The authorised absence figure is higher than for the previous year (9.3% authorised and 0.0 unauthorised). This reflects the complex medical needs of some pupils and represents a third year of increase. 

This year we have had four pupils (approx. 20%) who have had complex medical interventions or illnesses which have required hospital treatment.

These pupils each have absence rates of 15% or more. If the attendance data for these four pupils is removed the figures are 6.09% and 0.10% which are comparable with national data for special schools for the years 2010-2011 which are 8% and 2%.  The 0.15% unauthorised absence is due to late arrival in school due to unavoidable transport difficulties. 

(data taken from DfE Statistical First Release published in March 2012)

9) What activities are available to pupils?

  • Broad and balanced curriculum.
  • Music therapy sessions for individual children.
  • Outdoor nature trail and classroom including tracker mobility device.
  • ICT - children individually assessed and given full access to ICT with fully accessible Learning Resource Centre.
  • Swimming / hydrotherapy.
  • P.E. and Swimming badges/certificates (as appropriate).
  • Holiday workshops such as swimming groups
  • Range of educational visits off-site e.g.

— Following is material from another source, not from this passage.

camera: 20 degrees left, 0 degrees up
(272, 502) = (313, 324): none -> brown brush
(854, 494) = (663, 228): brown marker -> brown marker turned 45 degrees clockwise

Northcott Theatre, Inclusive Playpark, Donkey Sanctuary
  • Links with Whizz-Kidz Charity
  • Sensory room

10) How are we working with parents and the community?

  • Parent representative on the Governors.
  • Signing and moving and handling courses and Therapy/School Open Weeks.
  • In school training opportunities and workshops to encourage parents to try out equipment and ask the experts for advice
  • Therapy sessions provided during holidays.
  • Fund raising activities for charities by the children including Children in Need, Sign2Sing and Breast Cancer Awareness.
  • Christmas Fayre.
  • Student placements from universities.
  • Parents and families invited to school events e.g. school play and Christmas Carols, Easter Bonnet parade, Achievement Awards assembly, Harvest Festival.

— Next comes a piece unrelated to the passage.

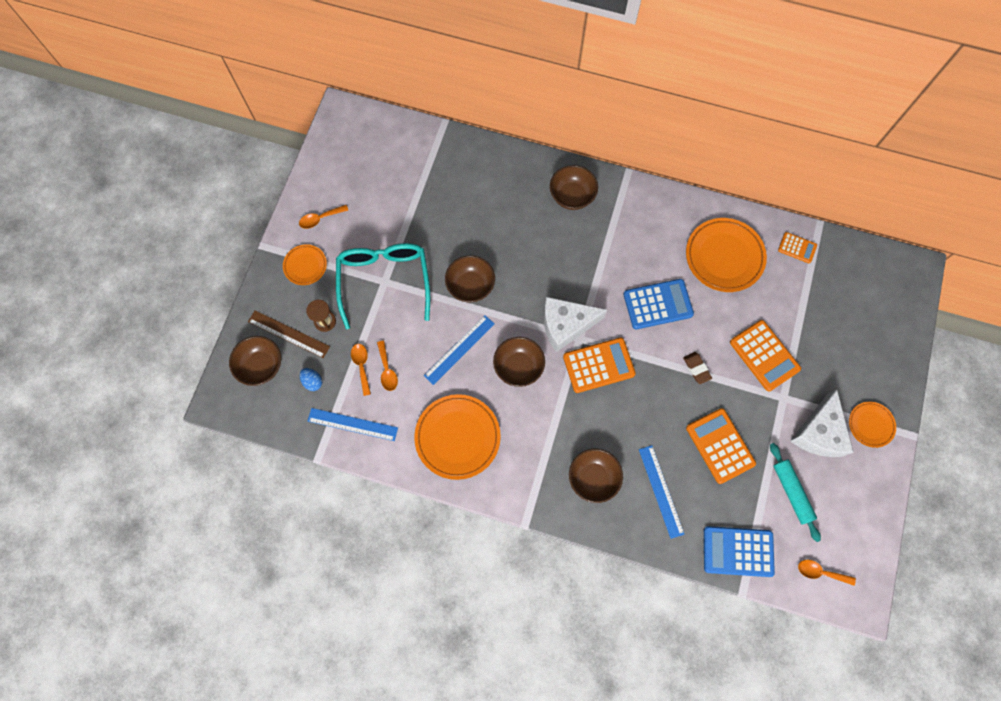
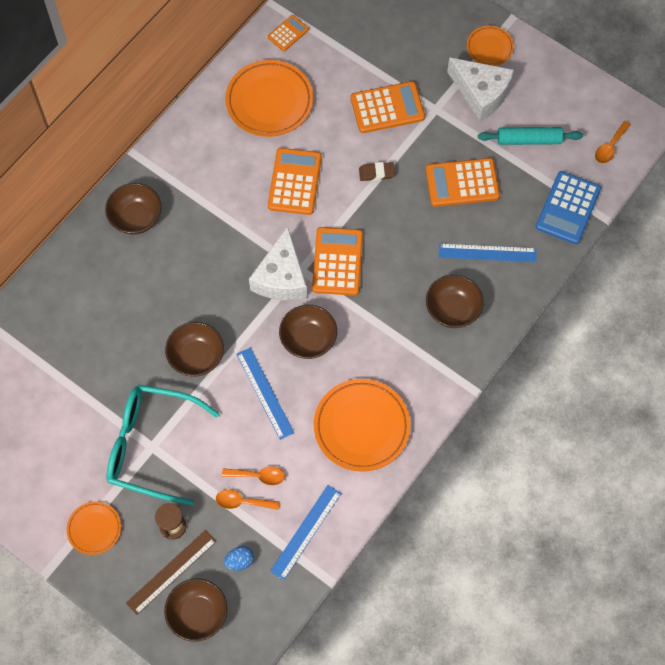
camera: 70 degrees left, 5 degrees down
(320, 219) = (41, 495): orange spoon -> none
(658, 304) = (294, 182): blue calculator -> orange calculator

11) What do our pupils do after leaving this school?

Most of the pupils continue their placements in their mainstream partner schools, if they move to full inclusion before Secondary age.  Some pupils go on to secondary mainstream or special schools depending on what is the most appropriate provision for the child's individual needs. 

12) What have we done in response to our latest Ofsted Inspection in May 2012?

Extracts from Ofsted report in May 2012:

‘Vranch House School provides an good quality of education.‘
‘The outstanding quality of welfare, health and safety of pupils, including safeguarding, and the outstanding provision for their spiritual, moral, social and cultural development ensure that pupils make outstanding progress in their personal development.'

What the school could do to improve further:

  • Improve consistency in teaching and learning by refining the learning goals in all lessons so that they are always matched precisely to the needs of the pupils.

2012-13 audit target to further develop whole school approach to Individual Education Plans (IEP's) and to ensure their use across school and departments. To make use of IEP's to further develop lesson plans which recognise individual targets for pupils and ensures differentiation, assessment opportunities and pupil progress.

  • Build on the already good assessment procedures and implement the new assessment systems consistently in classes across the school so that academic progress can be tracked more precisely.

2012-13 audit target to implement the new MIS assessment systems and link these with Durham data tools and individual education plan target setting and reviews to provide a concise but efficient tracking tool to record and analyse pupil progress. Compare these results with National data and recognise opportunities for further refinements and improvements.

 

  • Improve the curriculum by implementing plans to link more closely the learning and therapeutic aspects of pupils' educationake better use of the outdoor space to promote (learning in the Early Years Foundation Stage.)

2012-13 audit target to implement finer detail to individual education plans and to ensure that targets are meaningful and achievable for pupils to make progress and can be used across subjects and activities in this school, mainstream and often at home.